- Requirement
Look through the listing and locate every line containing the word "tăng"; copy those lines.

BEGIN Source data

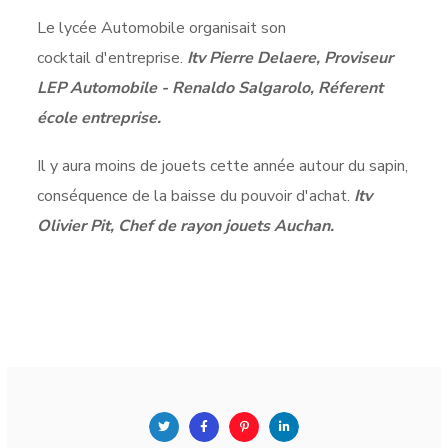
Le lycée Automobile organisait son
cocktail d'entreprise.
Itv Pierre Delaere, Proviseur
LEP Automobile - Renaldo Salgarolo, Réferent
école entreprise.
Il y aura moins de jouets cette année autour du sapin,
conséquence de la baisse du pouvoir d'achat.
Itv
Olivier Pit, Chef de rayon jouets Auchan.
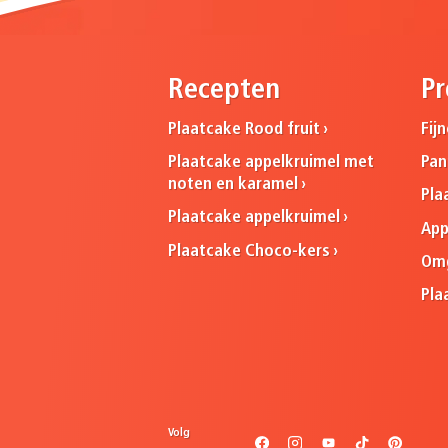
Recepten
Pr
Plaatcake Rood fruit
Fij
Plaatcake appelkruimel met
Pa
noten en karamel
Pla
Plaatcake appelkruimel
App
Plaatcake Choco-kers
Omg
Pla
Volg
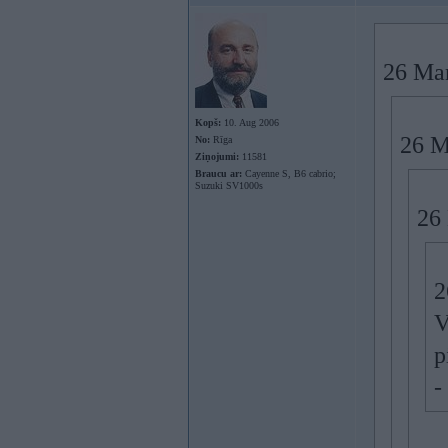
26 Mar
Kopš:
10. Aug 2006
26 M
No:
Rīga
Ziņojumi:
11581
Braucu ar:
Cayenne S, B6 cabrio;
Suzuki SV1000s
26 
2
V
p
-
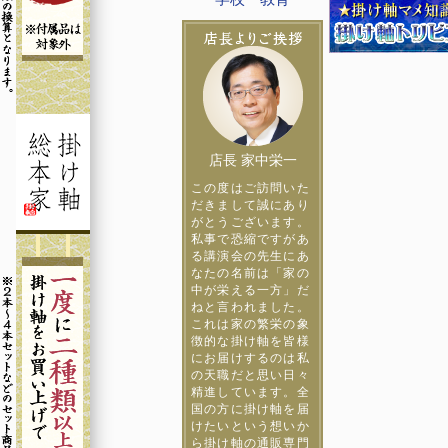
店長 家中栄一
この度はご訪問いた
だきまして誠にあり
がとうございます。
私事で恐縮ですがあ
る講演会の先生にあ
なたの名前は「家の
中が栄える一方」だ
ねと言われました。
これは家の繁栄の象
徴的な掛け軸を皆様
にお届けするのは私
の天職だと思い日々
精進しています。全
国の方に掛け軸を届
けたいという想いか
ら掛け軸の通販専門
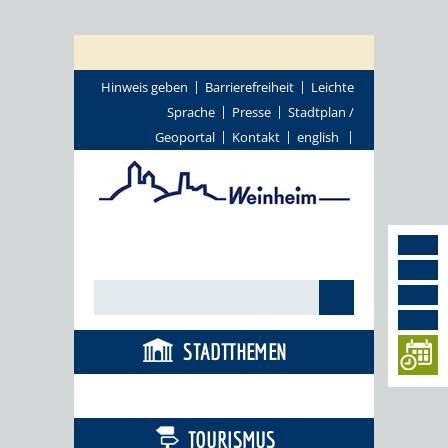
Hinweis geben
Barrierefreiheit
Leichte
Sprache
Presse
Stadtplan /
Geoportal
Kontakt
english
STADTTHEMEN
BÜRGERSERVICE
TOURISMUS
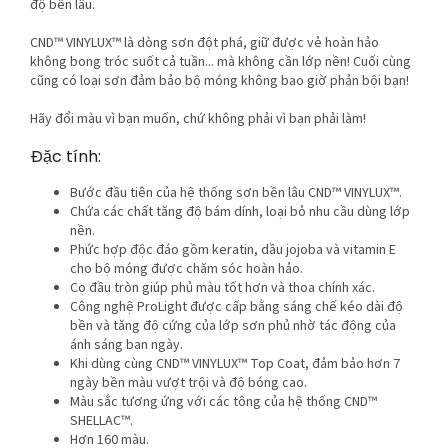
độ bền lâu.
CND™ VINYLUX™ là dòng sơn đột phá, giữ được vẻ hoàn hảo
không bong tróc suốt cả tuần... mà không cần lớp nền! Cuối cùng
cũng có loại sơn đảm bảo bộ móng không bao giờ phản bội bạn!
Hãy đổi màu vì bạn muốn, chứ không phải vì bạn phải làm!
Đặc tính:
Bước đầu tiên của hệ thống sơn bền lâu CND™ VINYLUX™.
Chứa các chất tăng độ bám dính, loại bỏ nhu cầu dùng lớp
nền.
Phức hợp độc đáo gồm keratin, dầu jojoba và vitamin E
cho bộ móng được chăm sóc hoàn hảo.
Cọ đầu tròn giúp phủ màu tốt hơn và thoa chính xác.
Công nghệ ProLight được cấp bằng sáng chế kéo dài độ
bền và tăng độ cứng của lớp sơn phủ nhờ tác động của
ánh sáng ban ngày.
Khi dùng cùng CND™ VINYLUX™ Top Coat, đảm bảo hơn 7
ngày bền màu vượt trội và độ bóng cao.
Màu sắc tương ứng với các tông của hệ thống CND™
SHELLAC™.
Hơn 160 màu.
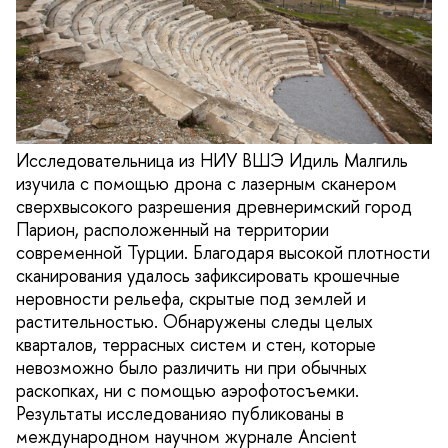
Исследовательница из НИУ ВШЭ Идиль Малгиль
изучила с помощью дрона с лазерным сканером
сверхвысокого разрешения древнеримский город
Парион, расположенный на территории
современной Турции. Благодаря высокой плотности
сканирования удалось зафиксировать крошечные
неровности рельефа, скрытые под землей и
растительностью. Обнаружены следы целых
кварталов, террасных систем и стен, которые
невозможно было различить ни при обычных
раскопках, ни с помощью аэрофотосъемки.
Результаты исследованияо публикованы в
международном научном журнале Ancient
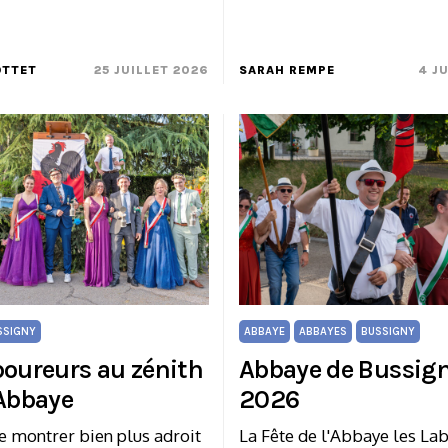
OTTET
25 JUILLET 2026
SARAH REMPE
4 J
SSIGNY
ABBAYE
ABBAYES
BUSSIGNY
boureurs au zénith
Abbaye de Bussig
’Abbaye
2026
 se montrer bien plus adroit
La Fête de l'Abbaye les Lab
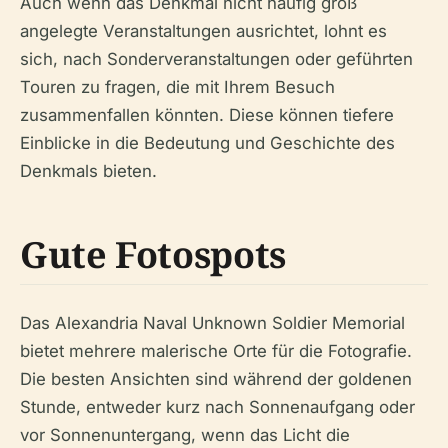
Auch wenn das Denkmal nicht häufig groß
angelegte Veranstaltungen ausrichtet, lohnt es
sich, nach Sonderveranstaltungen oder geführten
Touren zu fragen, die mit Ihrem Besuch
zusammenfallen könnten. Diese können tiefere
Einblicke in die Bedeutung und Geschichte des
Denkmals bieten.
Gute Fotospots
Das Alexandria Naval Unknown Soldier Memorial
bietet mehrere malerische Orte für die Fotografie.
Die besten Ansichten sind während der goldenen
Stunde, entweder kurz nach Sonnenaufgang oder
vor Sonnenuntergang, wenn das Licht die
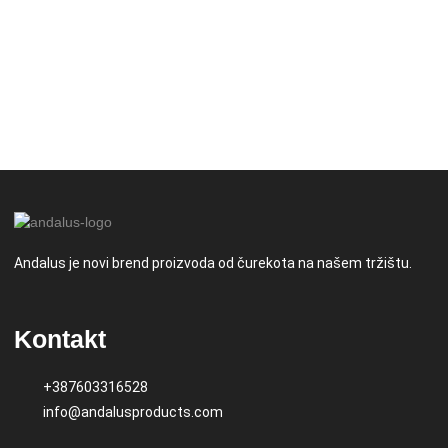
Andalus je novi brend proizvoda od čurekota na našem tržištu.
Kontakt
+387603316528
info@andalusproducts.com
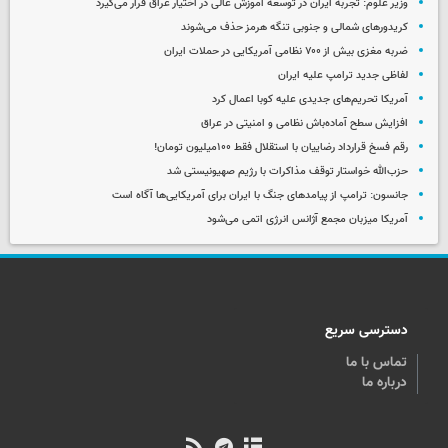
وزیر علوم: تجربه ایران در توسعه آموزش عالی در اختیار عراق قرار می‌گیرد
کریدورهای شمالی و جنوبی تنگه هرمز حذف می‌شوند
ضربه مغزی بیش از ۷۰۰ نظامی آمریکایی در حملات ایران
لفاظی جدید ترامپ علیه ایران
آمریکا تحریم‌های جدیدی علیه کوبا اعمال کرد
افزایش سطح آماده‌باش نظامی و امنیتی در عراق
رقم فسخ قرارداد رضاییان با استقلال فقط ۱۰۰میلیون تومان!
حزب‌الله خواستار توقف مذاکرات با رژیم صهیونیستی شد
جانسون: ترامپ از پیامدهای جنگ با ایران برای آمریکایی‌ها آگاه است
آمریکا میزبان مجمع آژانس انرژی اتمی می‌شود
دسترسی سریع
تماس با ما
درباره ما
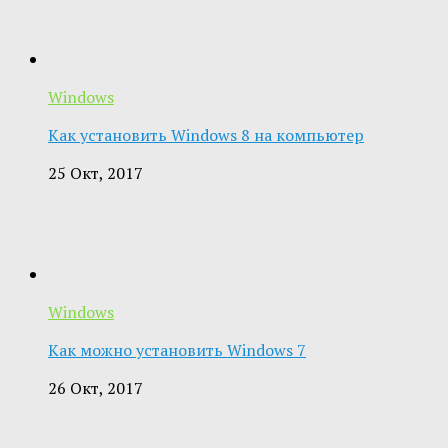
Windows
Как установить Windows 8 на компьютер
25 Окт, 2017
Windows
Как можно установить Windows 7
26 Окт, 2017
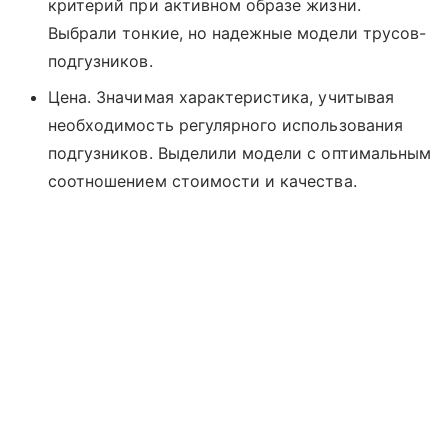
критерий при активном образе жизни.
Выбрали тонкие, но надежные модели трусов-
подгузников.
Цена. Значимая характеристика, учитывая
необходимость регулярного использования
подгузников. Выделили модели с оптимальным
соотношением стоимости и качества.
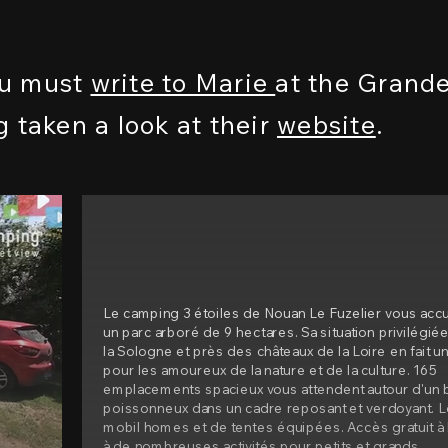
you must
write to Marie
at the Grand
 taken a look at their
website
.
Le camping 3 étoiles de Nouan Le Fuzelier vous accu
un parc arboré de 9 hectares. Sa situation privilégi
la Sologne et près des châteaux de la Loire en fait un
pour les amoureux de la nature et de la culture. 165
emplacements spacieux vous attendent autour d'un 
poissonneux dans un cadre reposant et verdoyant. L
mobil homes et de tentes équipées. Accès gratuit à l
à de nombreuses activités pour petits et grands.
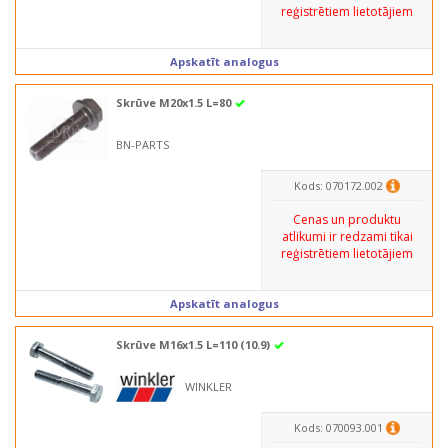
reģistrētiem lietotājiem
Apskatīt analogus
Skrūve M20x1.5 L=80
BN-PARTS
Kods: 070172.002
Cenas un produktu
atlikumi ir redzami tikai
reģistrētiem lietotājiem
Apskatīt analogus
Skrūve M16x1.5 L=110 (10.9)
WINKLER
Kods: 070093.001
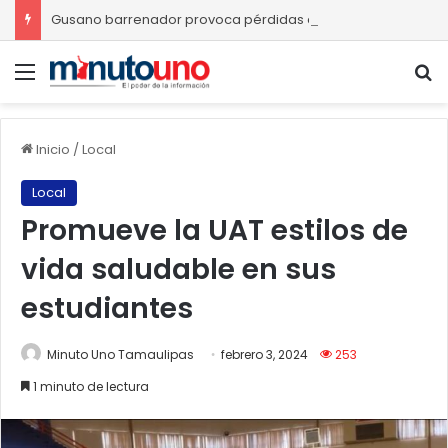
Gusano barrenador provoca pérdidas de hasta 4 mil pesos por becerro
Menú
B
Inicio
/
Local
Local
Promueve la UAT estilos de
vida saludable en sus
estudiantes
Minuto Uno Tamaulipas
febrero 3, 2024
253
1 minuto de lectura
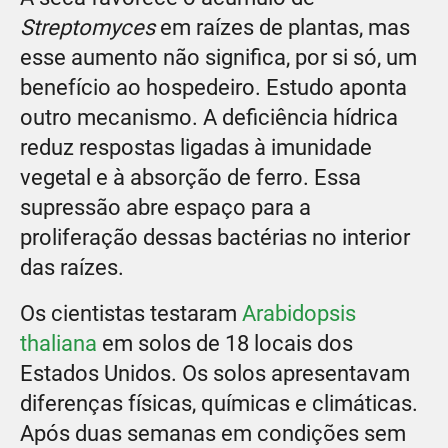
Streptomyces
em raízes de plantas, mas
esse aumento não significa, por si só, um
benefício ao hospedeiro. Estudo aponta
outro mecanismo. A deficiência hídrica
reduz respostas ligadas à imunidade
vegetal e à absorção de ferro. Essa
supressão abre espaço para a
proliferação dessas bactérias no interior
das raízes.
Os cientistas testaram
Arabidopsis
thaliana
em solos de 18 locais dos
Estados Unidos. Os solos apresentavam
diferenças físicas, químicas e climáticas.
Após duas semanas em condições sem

END Source data

- Written solution
Chứa các chất tăng độ bám dính, loại bỏ nhu cầu dùng lớp
bền và tăng độ cứng của lớp sơn phủ nhờ tác động của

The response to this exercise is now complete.